Problem details: Find the line with "2. The new balance" and the line with "If all conditions" in the entries below; output exactly those two lines, every line between them, and no others.

--- Available records ---

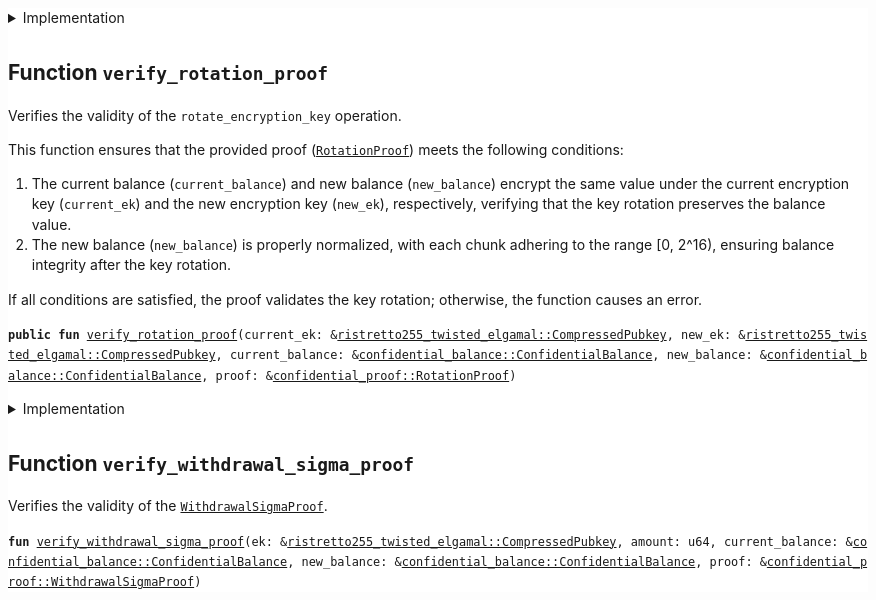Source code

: 

<details><summary>Implementation</summary></details>

<a id="0x7_confidential_proof_verify_rotation_proof"></a>

## Function `verify_rotation_proof`

Verifies the validity of the <code>rotate_encryption_key</code> operation.

This function ensures that the provided proof (<code><a href="confidential_proof.md#0x7_confidential_proof_RotationProof">RotationProof</a></code>) meets the following conditions:
1. The current balance (<code>current_balance</code>) and new balance (<code>new_balance</code>) encrypt the same value under the
current encryption key (<code>current_ek</code>) and the new encryption key (<code>new_ek</code>), respectively, verifying
that the key rotation preserves the balance value.
2. The new balance (<code>new_balance</code>) is properly normalized, with each chunk adhering to the range [0, 2^16),
ensuring balance integrity after the key rotation.

If all conditions are satisfied, the proof validates the key rotation; otherwise, the function causes an error.


<pre><code><b>public</b> <b>fun</b> <a href="confidential_proof.md#0x7_confidential_proof_verify_rotation_proof">verify_rotation_proof</a>(current_ek: &<a href="ristretto255_twisted_elgamal.md#0x7_ristretto255_twisted_elgamal_CompressedPubkey">ristretto255_twisted_elgamal::CompressedPubkey</a>, new_ek: &<a href="ristretto255_twisted_elgamal.md#0x7_ristretto255_twisted_elgamal_CompressedPubkey">ristretto255_twisted_elgamal::CompressedPubkey</a>, current_balance: &<a href="confidential_balance.md#0x7_confidential_balance_ConfidentialBalance">confidential_balance::ConfidentialBalance</a>, new_balance: &<a href="confidential_balance.md#0x7_confidential_balance_ConfidentialBalance">confidential_balance::ConfidentialBalance</a>, proof: &<a href="confidential_proof.md#0x7_confidential_proof_RotationProof">confidential_proof::RotationProof</a>)
</code></pre>



<details><summary>Implementation</summary></details>

<a id="0x7_confidential_proof_verify_withdrawal_sigma_proof"></a>

## Function `verify_withdrawal_sigma_proof`

Verifies the validity of the <code><a href="confidential_proof.md#0x7_confidential_proof_WithdrawalSigmaProof">WithdrawalSigmaProof</a></code>.


<pre><code><b>fun</b> <a href="confidential_proof.md#0x7_confidential_proof_verify_withdrawal_sigma_proof">verify_withdrawal_sigma_proof</a>(ek: &<a href="ristretto255_twisted_elgamal.md#0x7_ristretto255_twisted_elgamal_CompressedPubkey">ristretto255_twisted_elgamal::CompressedPubkey</a>, amount: u64, current_balance: &<a href="confidential_balance.md#0x7_confidential_balance_ConfidentialBalance">confidential_balance::ConfidentialBalance</a>, new_balance: &<a href="confidential_balance.md#0x7_confidential_balance_ConfidentialBalance">confidential_balance::ConfidentialBalance</a>, proof: &<a href="confidential_proof.md#0x7_confidential_proof_WithdrawalSigmaProof">confidential_proof::WithdrawalSigmaProof</a>)
</code></pre>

---

Answer to the problem:
2. The new balance (<code>new_balance</code>) is properly normalized, with each chunk adhering to the range [0, 2^16),
ensuring balance integrity after the key rotation.

If all conditions are satisfied, the proof validates the key rotation; otherwise, the function causes an error.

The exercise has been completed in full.